② Au Diocèse d'Arras, autorité de tutelle du Centre scolaire Saint-Pierre :
- Procéder à l'annulation de la sanction d'exclusion définitive prononcée le 9 février 2021, eu égard aux irrégularités procédurales relevées et à la relaxe judiciaire du 4 mai 2026 ;
- Ordonner la reconstitution du dossier scolaire d'Oliver JOLY sans la mention de cette exclusion.
③ Au Centre scolaire Saint-Pierre de Calais :
- Communiquer immédiatement, conformément à l'avis favorable de la CADA n° 20256442, le procès-verbal du conseil de discipline du 9 février 2021 ;
- Communiquer les données personnelles d'Oliver JOLY issues de l'application Ecole Directe pour la période de septembre à décembre 2020, conformément à l'article 15 du RGPD.

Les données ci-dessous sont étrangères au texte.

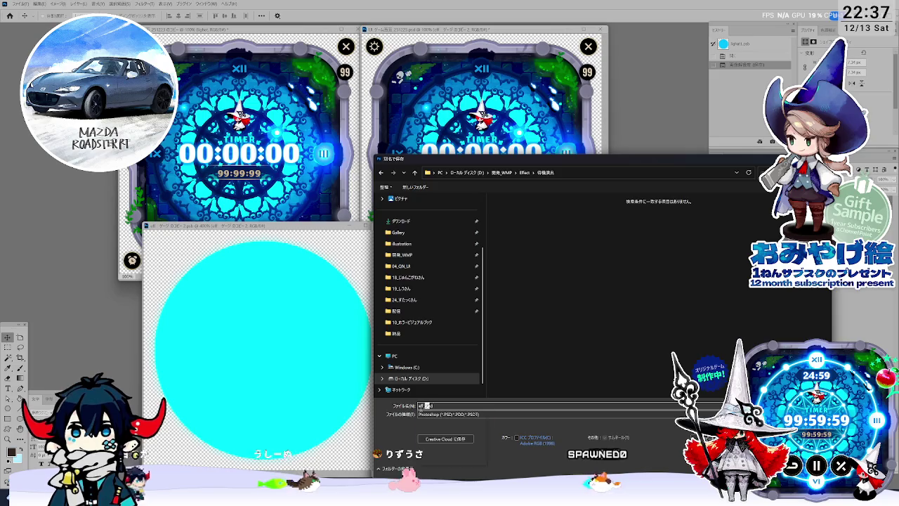
pyautogui.press('space')
pyautogui.press('Down')
pyautogui.press('Down')
pyautogui.press('Down')
pyautogui.press('Return')
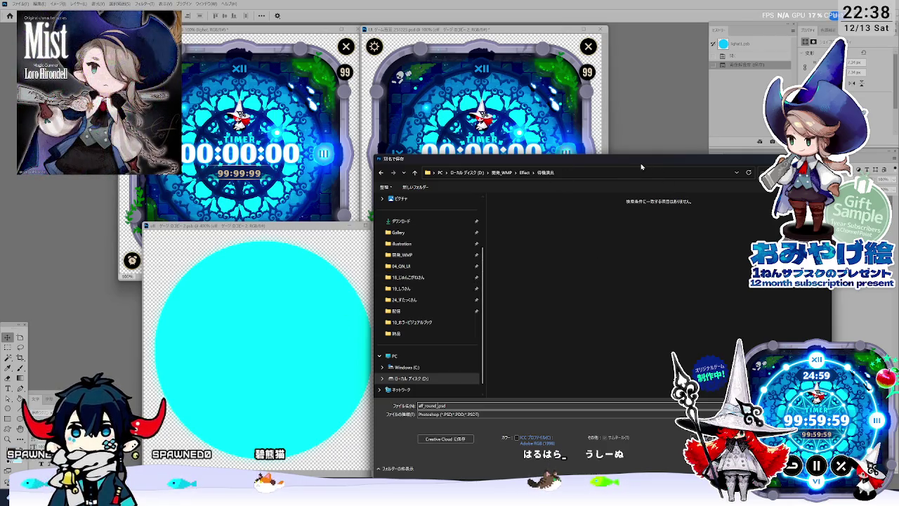
pyautogui.moveTo(620, 162); pyautogui.dragTo(646, 169)
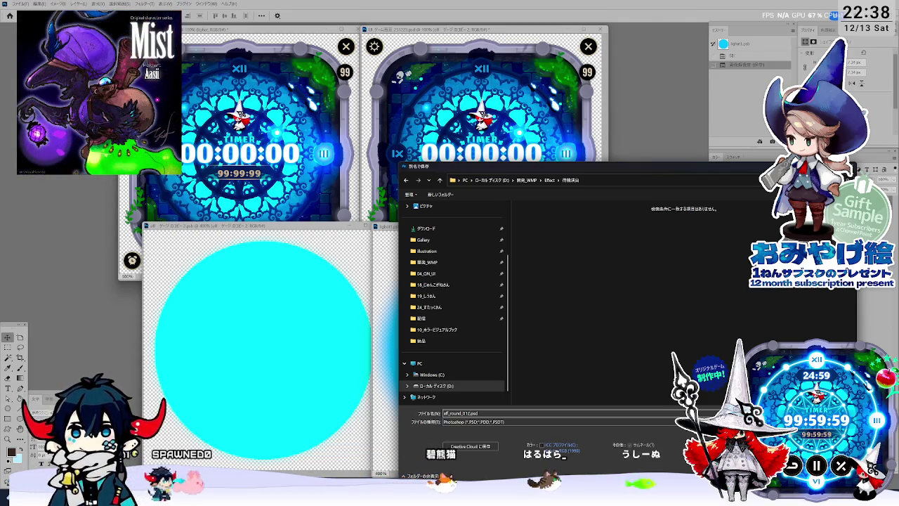
pyautogui.press('Return')
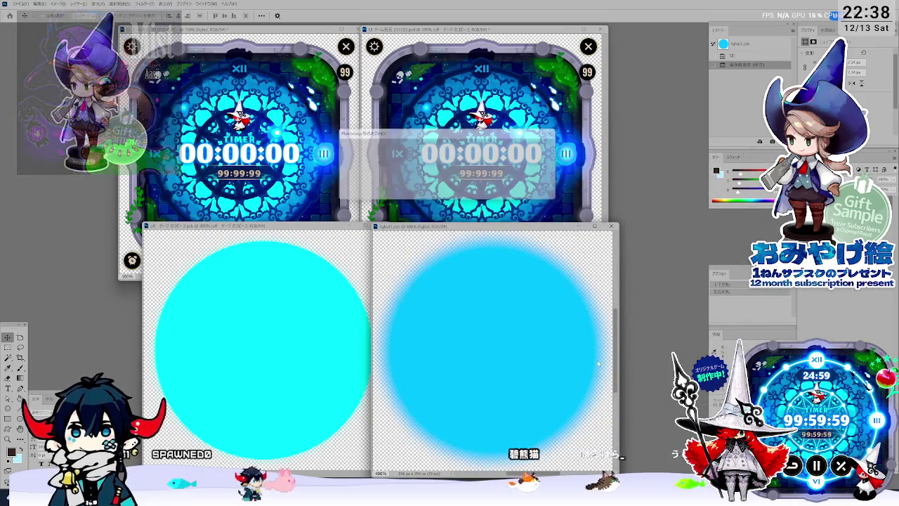
# Save the solid circle document under a new name in 開発_WMP > Effect > 待機演出
pyautogui.click(281, 315)
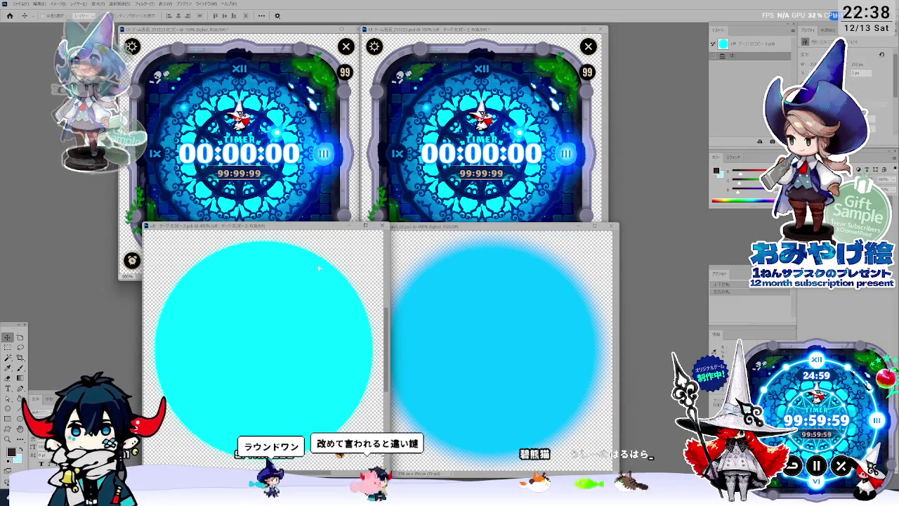
pyautogui.press('ctrl+shift+s')
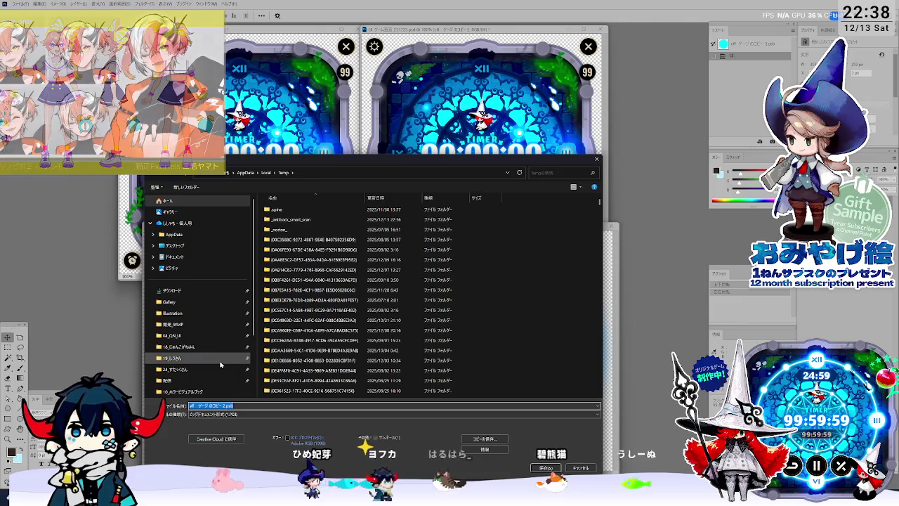
pyautogui.click(170, 313)
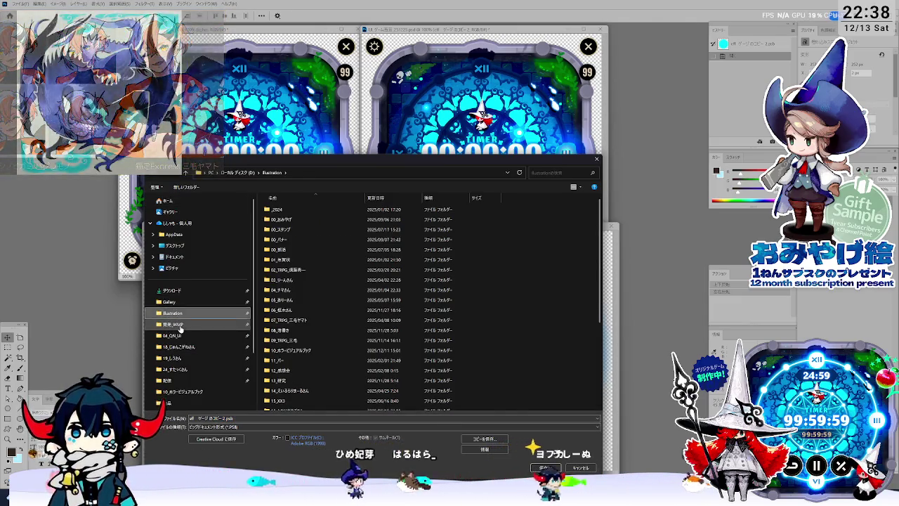
pyautogui.click(173, 324)
pyautogui.doubleClick(318, 212)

POURQUOI SIGNERParce qu'un enfant de 12 ans a été exclu sans être entendu. Le principe du contradictoire n'est pas une formalité. C'est un droit fondamental. Il s'applique à tous, y compris — et surtout — aux enfants.
Parce que les preuves contredisaient l'accusation avant même l'exclusion. APLIM avait répondu dès le 7 octobre 2020 : aucune intrusion, aucun code communiqué. Et encore le 4 février 2021, cinq jours avant l'exclusion. Ces réponses n'ont pas été entendues.
Parce que le Défenseur des droits lui-même a dit que cette exclusion était susceptible d'être annulée. Quand l'institution chargée de défendre les droits des citoyens dit qu'une sanction est irrégulière, il faut l'entendre.
Parce que la relaxe du 4 mai 2026 clôt définitivement le débat sur les faits. Les faits n'étaient pas établis. L'exclusion était fondée sur des accusations fausses.
Parce que signer cette pétition, ce n'est pas condamner. C'est demander que le droit soit appliqué — pour Oliver, et pour tous les enfants qui, après lui, pourraient se retrouver dans la même situation.
Aucune condamnation n'est prononcée à ce jour à l'encontre des personnes nommées.